Entrai in cucina. Sul tavolo c’era solo una pagnotta mezza secca e una bottiglia d’acqua. Nessuna traccia di frutta, verdura o altro cibo fresco. Il frigorifero era quasi vuoto: solo un pezzo di formaggio ammuffito e un barattolo di marmellata scaduta.
Mi sentii mancare l’aria. Uscì in cortile e vidi Sofia e Matteo seduti sull’erba, pallidi e magri come non li avevo mai visti.
«Mamma!» gridarono correndomi incontro. Li abbracciai forte, trattenendo le lacrime.
«Avete fame?» chiesi sottovoce.
Sofia annuì, gli occhi lucidi. Matteo si strinse a me senza dire nulla.
Rientrai in casa e affrontai mia madre.
«Dove sono finiti i soldi che ti mando ogni mese?»
Lei si irrigidì. «Ho dovuto pagare delle bollette… e poi il dentista… Non capisci quanto costa vivere?»
«Ma sono soldi per i miei figli! Non per te!» urlai, la voce rotta dalla rabbia e dalla delusione.
Lei si sedette pesantemente sulla sedia, lo sguardo perso nel vuoto. «Non ce la faccio più, Giulia. Sono stanca… Tutto sulle mie spalle…»
Mi sentii crollare dentro. Da una parte la rabbia per aver tradito la mia fiducia, dall’altra la compassione per una donna sola e anziana che forse aveva davvero bisogno d’aiuto.
Quella sera cucinai per tutti: pasta al pesto, pollo al forno, insalata fresca. I bambini mangiarono con voracità, come se non vedessero un pasto vero da settimane.
Dopo averli messi a letto, mi sedetti accanto a mia madre sul balcone.
«Perché non mi hai detto che avevi problemi?»
Lei sospirò. «Non volevo pesare su di te.

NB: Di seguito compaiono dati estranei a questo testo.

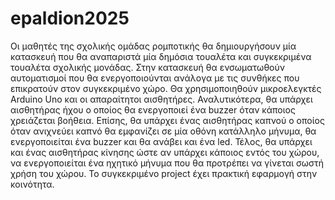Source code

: # epaldion2025
Οι μαθητές της σχολικής ομάδας ρομποτικής θα δημιουργήσουν μία κατασκευή που θα αναπαριστά μία δημόσια τουαλέτα και συγκεκριμένα τουαλέτα σχολικής μονάδας. Στην κατασκευή θα ενσωματωθούν αυτοματισμοί που θα ενεργοποιούνται ανάλογα με τις συνθήκες που επικρατούν στον συγκεκριμένο χώρο. Θα χρησιμοποιηθούν μικροελεγκτές Arduino Uno και οι απαραίτητοι αισθητήρες. 
Αναλυτικότερα, θα υπάρχει αισθητήρας ήχου ο οποίος θα ενεργοποιεί ένα buzzer όταν κάποιος χρειάζεται βοήθεια. Επίσης, θα υπάρχει ένας αισθητήρας καπνού ο οποίος όταν ανιχνεύει καπνό θα εμφανίζει σε μία οθόνη κατάλληλο μήνυμα, θα ενεργοποιείται ένα buzzer και θα ανάβει και ένα led. Τέλος, θα υπάρχει και ένας αισθητήρας κίνησης ώστε αν υπάρχει κάποιος εντός του χώρου, να ενεργοποιείται ένα ηχητικό μήνυμα που θα προτρέπει να γίνεται σωστή χρήση του χώρου.
Το συγκεκριμένο project έχει πρακτική εφαρμογή στην κοινότητα.
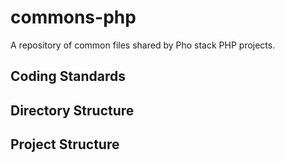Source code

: # commons-php
A repository of common files shared by Pho stack PHP projects.

## Coding Standards

## Directory Structure

## Project Structure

Tu già lavori tanto… E poi mi vergognavo.»
«Ma così hai fatto soffrire i tuoi nipoti.»
Le lacrime le rigarono il volto rugoso. «Lo so… Mi dispiace…»
Il giorno dopo portai i bambini con me a Modena. Mia madre rimase sola nella sua casa silenziosa.
Nei giorni seguenti cercai di capire come andare avanti. Il senso di colpa mi divorava: avevo lasciato i miei figli nelle mani sbagliate? Avevo chiesto troppo a mia madre? O forse era solo la vita che ci aveva messo tutti all’angolo?
I bambini erano più sereni con me, ma ogni volta che vedevano una pagnotta sul tavolo mi guardavano con occhi pieni di paura.
Un pomeriggio Matteo mi chiese: «Mamma, torniamo mai più dalla nonna?»
Non seppi cosa rispondere. Come si ricuce una ferita così profonda?
Passarono settimane prima che trovassi il coraggio di chiamare mia madre.
«Come stai?» le chiesi.
«Male… Mi mancano i bambini.»
«Anche loro ti pensano.» Mentii per non ferirla ancora.
Cominciammo a sentirci più spesso, ma niente era più come prima. La fiducia era spezzata.
A volte mi chiedo se avrei potuto fare diversamente. Se avessi dovuto vedere prima i segnali, ascoltare meglio le parole dei miei figli. O forse siamo tutti vittime delle nostre debolezze e delle nostre paure.
Ora vivo con questa domanda che mi tormenta ogni notte: si può davvero perdonare chi ci ha tradito così profondamente? E voi… cosa avreste fatto al mio posto?